* _EXERCISE OBJECTIVE_
Reproduce the passage of the DNA memory article that starts at the words "The study, led" and stops after the words "different electronic states.".

Researchers demonstrate DNA-based electronic memory controlled by metal ions, enabling read-write-erase functions on a chip and opening pathways for ultra-dense, low-power molecular data storage systems.
A team of researchers at New York University has demonstrated a DNA-based electronic memory system that can store, process, and retrieve data, marking a step toward integrating biological molecules directly into electronic hardware.
The study, led by scientists at New York University and Arizona State University, shows that a single DNA strand can function as an electronic switch when combined with metal ions and connected to a microchip. This enables the DNA to act not just as storage, but as an active component in electronic circuits. The advancement hinges on controlling metal ions embedded within the DNA structure. By adjusting pH levels, researchers were able to swap mercury ions with silver ions inside the DNA double helix. This exchange alters the molecule’s electrical conductivity effectively switching it between different electronic states.
When integrated with molecular leads and a chip, these conductivity changes translate into measurable electrical signals. This allows the system to perform core memory functions, including writing, reading, and erasing digital information similar to conventional semiconductor memory, but at a molecular scale. Unlike traditional silicon-based memory, which relies on charge storage in transistors, this approach embeds computation and storage directly within the DNA structure. The result is a highly compact system that could significantly increase data density while reducing energy consumption.
Researchers describe the system as an early version of a “DNA transistor,” pointing to future possibilities where biological molecules are integrated into nanoelectronic architectures. Such systems could blur the boundary between chemistry and electronics, enabling new forms of computing hardware. One of the major challenges in DNA data storage has been efficient data retrieval. By introducing electrical control, the new method provides a direct interface between molecular storage and electronic readout, potentially overcoming this limitation.
The work is still at an experimental stage, but it highlights a broader shift toward molecular electronics, where information processing occurs at the scale of atoms and molecules. If scalable, DNA-based memory could complement or even extend beyond silicon technologies, offering ultra-dense storage and new architectures for low-power computing in future electronic systems.

* _GIVEN RECORDS_
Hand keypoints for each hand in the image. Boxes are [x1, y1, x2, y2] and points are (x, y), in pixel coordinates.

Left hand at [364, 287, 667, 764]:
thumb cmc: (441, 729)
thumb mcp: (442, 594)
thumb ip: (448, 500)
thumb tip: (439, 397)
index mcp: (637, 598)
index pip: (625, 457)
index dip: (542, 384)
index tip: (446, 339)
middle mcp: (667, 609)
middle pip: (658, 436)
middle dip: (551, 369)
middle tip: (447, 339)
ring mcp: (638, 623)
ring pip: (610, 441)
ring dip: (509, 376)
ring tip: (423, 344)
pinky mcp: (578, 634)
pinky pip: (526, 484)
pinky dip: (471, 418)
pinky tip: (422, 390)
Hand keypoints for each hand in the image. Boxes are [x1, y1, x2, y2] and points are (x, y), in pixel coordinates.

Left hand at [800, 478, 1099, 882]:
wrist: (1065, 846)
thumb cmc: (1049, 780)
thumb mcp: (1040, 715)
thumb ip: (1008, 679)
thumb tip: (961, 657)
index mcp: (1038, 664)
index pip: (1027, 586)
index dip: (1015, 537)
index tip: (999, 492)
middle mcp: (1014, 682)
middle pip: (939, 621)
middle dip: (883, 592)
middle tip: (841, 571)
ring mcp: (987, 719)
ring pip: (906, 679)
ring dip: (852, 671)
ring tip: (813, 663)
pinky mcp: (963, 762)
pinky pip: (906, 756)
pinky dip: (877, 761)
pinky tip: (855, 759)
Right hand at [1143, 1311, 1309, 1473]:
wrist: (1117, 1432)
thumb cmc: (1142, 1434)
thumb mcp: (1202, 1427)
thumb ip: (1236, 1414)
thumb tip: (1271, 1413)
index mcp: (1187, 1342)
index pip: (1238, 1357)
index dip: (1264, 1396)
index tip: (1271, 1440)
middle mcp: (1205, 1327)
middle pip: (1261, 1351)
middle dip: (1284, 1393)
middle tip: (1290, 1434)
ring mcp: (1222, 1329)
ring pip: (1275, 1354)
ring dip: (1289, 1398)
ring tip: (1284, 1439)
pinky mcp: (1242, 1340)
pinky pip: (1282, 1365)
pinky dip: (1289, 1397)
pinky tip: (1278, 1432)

* _YOUR RESPONSE_
The study, led by scientists at New York University and Arizona State University, shows that a single DNA strand can function as an electronic switch when combined with metal ions and connected to a microchip. This enables the DNA to act not just as storage, but as an active component in electronic circuits. The advancement hinges on controlling metal ions embedded within the DNA structure. By adjusting pH levels, researchers were able to swap mercury ions with silver ions inside the DNA double helix. This exchange alters the molecule’s electrical conductivity effectively switching it between different electronic states.